Hybridization is important — Blockchain + Centralized

The public blockchains are not solid foundations for different kinds of apps to be built on top of them. Most public blockchains lack functionalities and severely hurt the possibilities of building new features on the apps.

We realized that instead of using the data structure of blockchain to store everything, we can keep some data central to the platform. But only the kind of data that is not sensitive to the blockchain and will help us improve the experience.

Learning #6

It is not necessary to save everything on a blockchain

This learning is an extension of learning #5. But here, we are suggesting changes on the blockchain level. In the case of Steem, the use of blockchain’s storage (decentralized storage) could be limited to the transactions (who owns what), a hash of the content (instead of the entire content), and the final upvotes at the end of a payment cycle.
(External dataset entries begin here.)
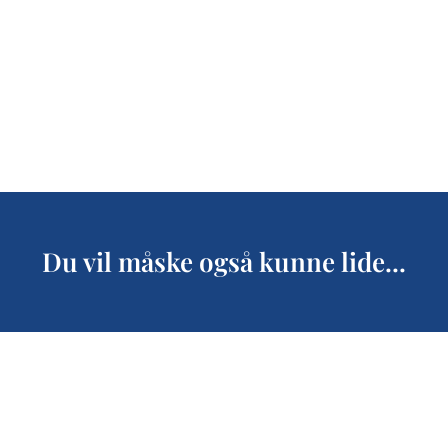
Du vil måske også kunne lide...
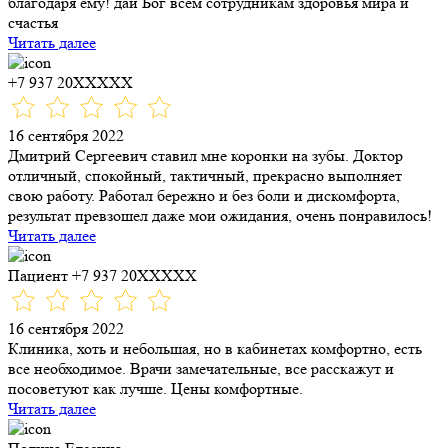
благодаря ему! дай Бог всем сотрудникам здоровья мира и
счастья
Читать далее
+7 937 20XXXXX
16 сентября 2022
Дмитрий Сергеевич ставил мне коронки​ на зубы. Доктор
отличный, спокойный, тактичный, прекрасно выполняет
свою работу. Работал бережно и без боли и дискомфорта,
результат превзошел даже мои ожидания, очень понравилось!
Читать далее
Пациент +7 937 20XXXXX
16 сентября 2022
Клиника, хоть и небольшая, но в кабинетах комфортно, есть
все необходимое. Врачи замечательные, все расскажут и
посоветуют как лучше. Цены комфортные.
Читать далее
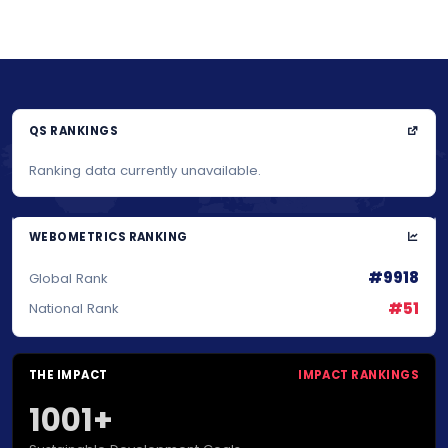
QS RANKINGS
Ranking data currently unavailable.
WEBOMETRICS RANKING
#9918
Global Rank
#51
National Rank
THE IMPACT
IMPACT RANKINGS
1001+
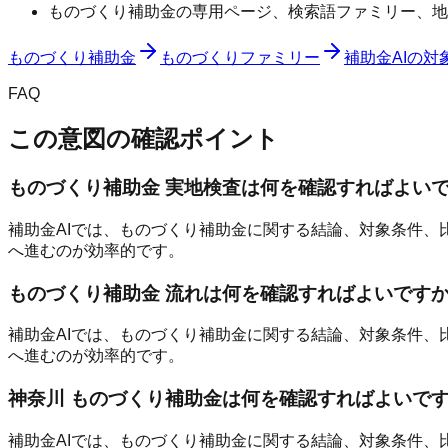
ものづくり補助金の専用ページ、検索語ファミリー、地
ものづくり補助金
ものづくりファミリー
補助金AIの対
FAQ
この意図の確認ポイント
ものづくり補助金 実地検査は何を確認すればよい
補助金AIでは、ものづくり補助金に関する結論、対象条件、
へ進むのが効率的です。
ものづくり補助金 流れは何を確認すればよいです
補助金AIでは、ものづくり補助金に関する結論、対象条件、
へ進むのが効率的です。
神奈川 ものづくり補助金は何を確認すればよいで
補助金AIでは、ものづくり補助金に関する結論、対象条件、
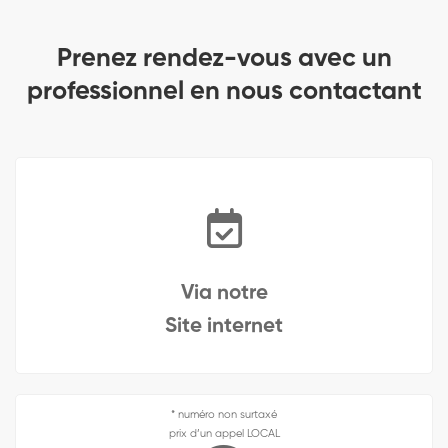
Prenez rendez-vous avec un
professionnel en nous contactant
Via notre
Site internet
* numéro non surtaxé
prix d’un appel LOCAL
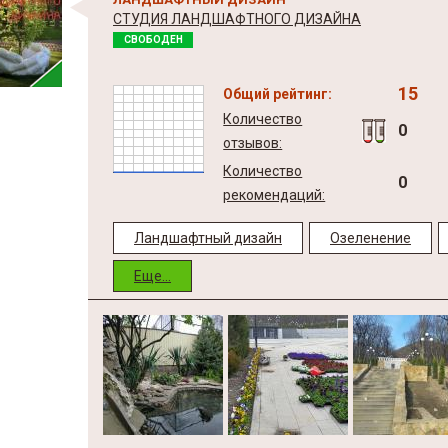
СТУДИЯ ЛАНДШАФТНОГО ДИЗАЙНА
СВОБОДЕН
15
Общий рейтинг:
Количество
0
отзывов:
Количество
0
рекомендаций:
Ландшафтный дизайн
Озеленение
Еще...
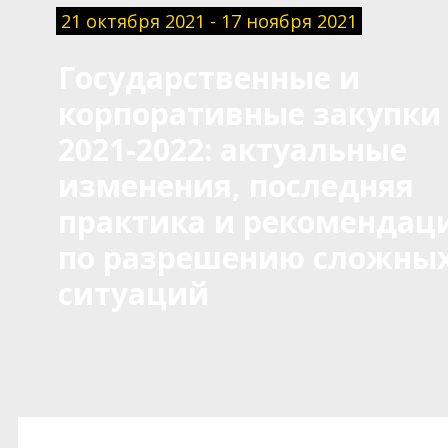
21 октября 2021 - 17 ноября 2021
Государственные и
корпоративные закупки
2021-2022: актуальные
изменения, последняя
практика и рекомендац
по разрешению сложны
ситуаций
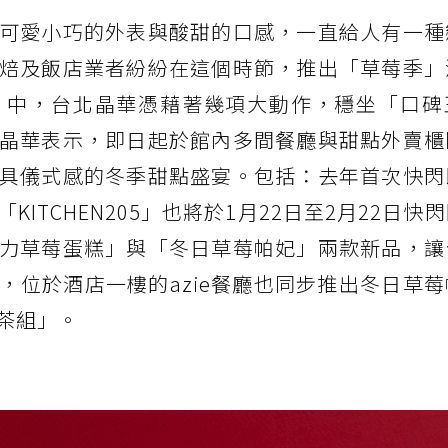
可愛小巧的外表與酸甜的口感，一直給人有一種
焙及飯店業者紛紛在這個時節，推出「草莓季」
」中，台北晶華憑藉著幾項大動作，穩坐「口碑
晶華表示，即日起於館內多間餐廳與甜點外賣櫃
具儀式感的冬季甜點盛宴。包括：去年首次快閃
ITCHEN205」也將於1月22日至2月22日快
力草莓蛋糕」與「冬日草莓帕妃」兩款新品，讓
，位於酒店一樓的azie餐廳也同步推出冬日草
茶組」。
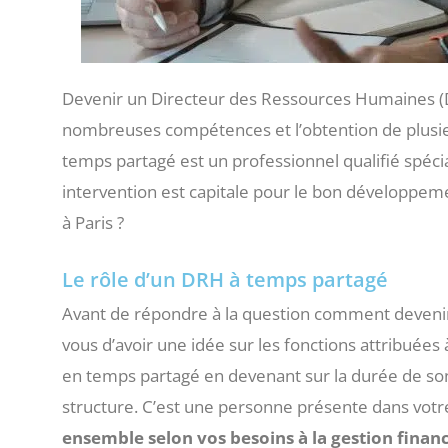
Devenir un Directeur des Ressources Humaines (DR
nombreuses compétences et l’obtention de plusieu
temps partagé est un professionnel qualifié spéci
intervention est capitale pour le bon développem
à Paris ?
Le rôle d’un DRH à temps partagé
Avant de répondre à la question comment devenir 
vous d’avoir une idée sur les fonctions attribuées à
en temps partagé en devenant sur la durée de son 
structure. C’est une personne présente dans votr
ensemble selon vos besoins à la gestion financ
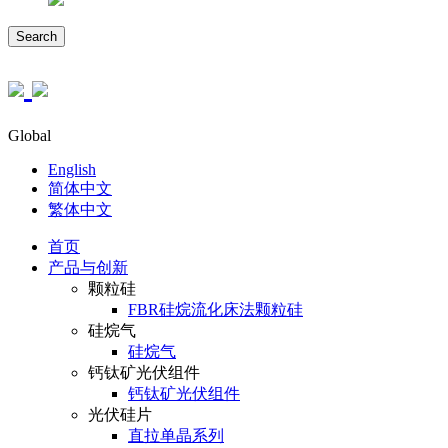
Search
Global
English
简体中文
繁体中文
首页
产品与创新
颗粒硅
FBR硅烷流化床法颗粒硅
硅烷气
硅烷气
钙钛矿光伏组件
钙钛矿光伏组件
光伏硅片
直拉单晶系列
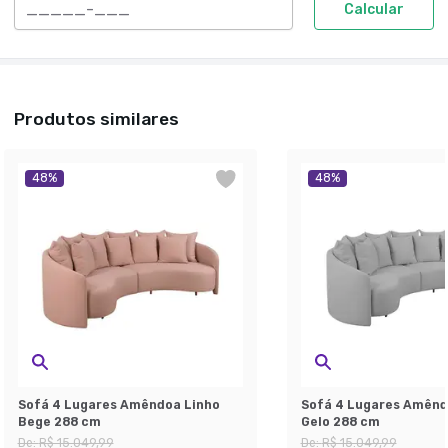
Calcular
Produtos similares
48
%
48
%
Sofá 4 Lugares Amêndoa Linho
Sofá 4 Lugares Amênd
Bege 288 cm
Gelo 288 cm
De:
R$ 15.049,99
De:
R$ 15.049,99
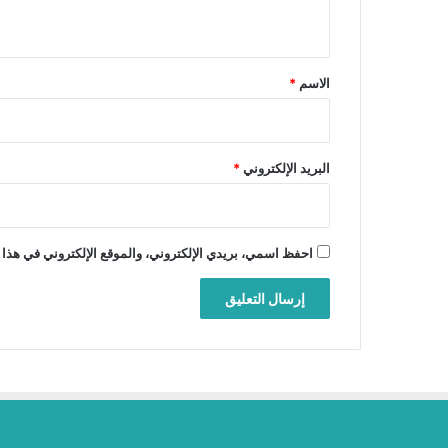
ي
ق
*
الاسم
*
البريد الإلكتروني
*
احفظ اسمي، بريدي الإلكتروني، والموقع الإلكتروني في هذا 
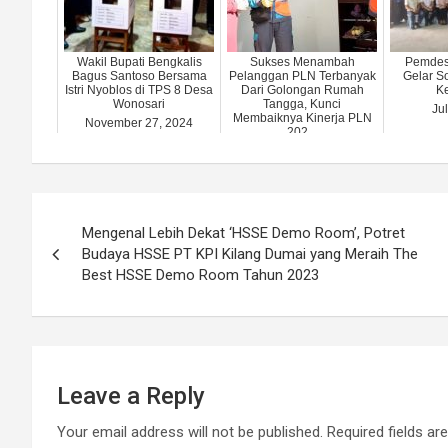
Wakil Bupati Bengkalis
Sukses Menambah
Pemdes
Bagus Santoso Bersama
Pelanggan PLN Terbanyak
Gelar So
Istri Nyoblos di TPS 8 Desa
Dari Golongan Rumah
K
Wonosari
Tangga, Kunci
Ju
Membaiknya Kinerja PLN
November 27, 2024
202...
June 3, 2024
Post
Mengenal Lebih Dekat ‘HSSE Demo Room’, Potret
navigation
Budaya HSSE PT KPI Kilang Dumai yang Meraih The
Best HSSE Demo Room Tahun 2023
Leave a Reply
Your email address will not be published.
Required fields a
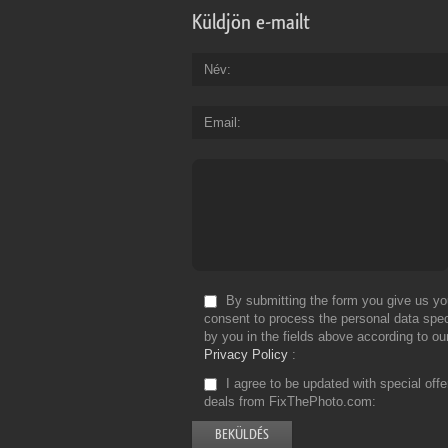
Küldjön e-mailt
Név
Email
By submitting the form you give us yo
consent to process the personal data spec
by you in the fields above according to ou
Privacy Policy
I agree to be updated with special off
deals from FixThePhoto.com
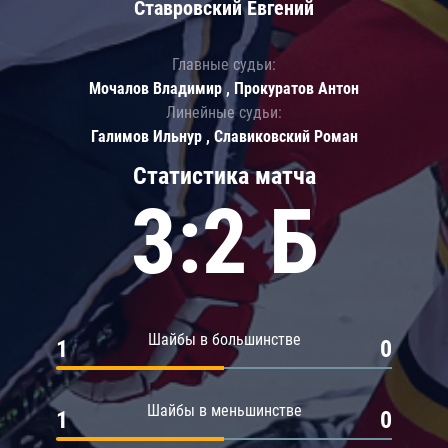
Ставровский Евгений
Главные судьи:
Мочалов Владимир , Прокуратов Антон
Линейные судьи:
Галимов Ильнур , Славиковский Роман
Статистика матча
3:2 Б
Шайбы в большинстве
1
0
Шайбы в меньшинстве
1
0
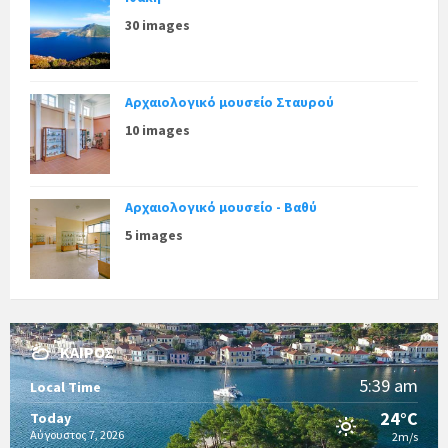
30 images
Αρχαιολογικό μουσείο Σταυρού
10 images
Αρχαιολογικό μουσείο - Βαθύ
5 images
ΚΑΙΡΌΣ
5:39 am
Local Time
24°C
Today
Αύγουστος 7, 2026
2m/s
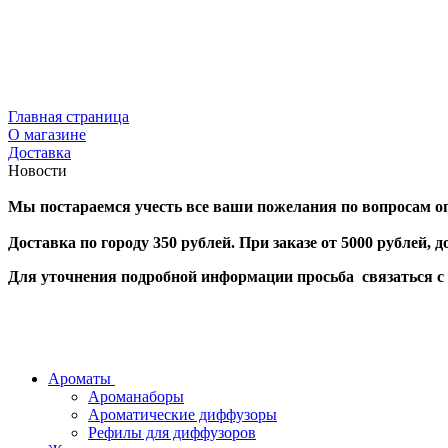
Главная страница
О магазине
Доставка
Новости
Мы постараемся учесть все ваши пожелания п
о вопросам о
Доставка по городу 350 рублей. При заказе от 5000 рублей, д
Для уточнения подробной информации просьба связаться с н
Ароматы
Ароманаборы
Ароматические диффузоры
Рефилы для диффузоров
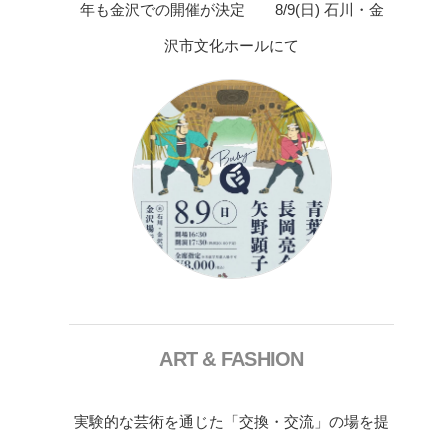
年も金沢での開催が決定 8/9(日) 石川・金
沢市文化ホールにて
ART & FASHION
実験的な芸術を通じた「交換・交流」の場を提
Relying entirely on the blockchains for storage and computing only increases the demand from nodes. Thus, increasing the cost of running a node. Which ultimately leads to fever nodes or underperforming hardware or slow infrastructure. We need to figure out how to use public blockchains only for the parts that help us put all the good qualities of decentralized trustless networks and eliminate the limitations.

Learning #7

Most Internet users are not aware of the problems that blockchain/crypto apps are trying to solve

The masses seem to care less about individual privacy, data security, and monetization in general. We only feel frightened in an event of a massive data breach and when big Internet companies pay huge fines for not following the data protection guidelines. In those times, some people look for alternatives. And we’ve learned that it is an uphill battle for everyone in the Internet space to solve the problems related to data privacy, security, and monetization. And it is not about one technology but about the intent of solving those problems.

It takes time to bring a change. To make micro-earning a possibility on every user-generated data on the Internet, to give ownership of data to the people just like they own physical property, and to learn the upsides and downsides of both the platforms is a lot for everyday users of the Internet to digest.

Social media was supposed to be a medium of expression. But the way these platforms have turned out on a massive scale, from data breaches to becoming a serious threat to the perceptions of society. No one ever expected these things to happen. The supposedly liberal forces that vouch for individual freedom became eco-chambers and an endless list of recommended products, people, and opinions. All that is okay, we are collectively learning to deal with the scale of social media and hopefully, we’ll also learn to deal with the problems that we’ve not yet faced in their full potential.

(Looking past the) Hype

The blockchain is not a magic wand that will fix everything that is wrong with today’s social media. But it does offer some possibilities for improving the social networks we have today — and we are glad that we are exploring it to build better solutions.

Hapramp Studio is currently building GoSocial and Asteria Protocol. 1Ramp is the first product that we built on Steem Blockchain (at Hapramp). If you are interested in working at Hapramp, check out the open roles on our Linkedin: https://linkedin.com/company/hapramp

P.S. This is one of many blogs that are lying in my drafts (that I usually write for my own record), but I decided to publish it now. And data points mentioned in the blog are not up-to-date.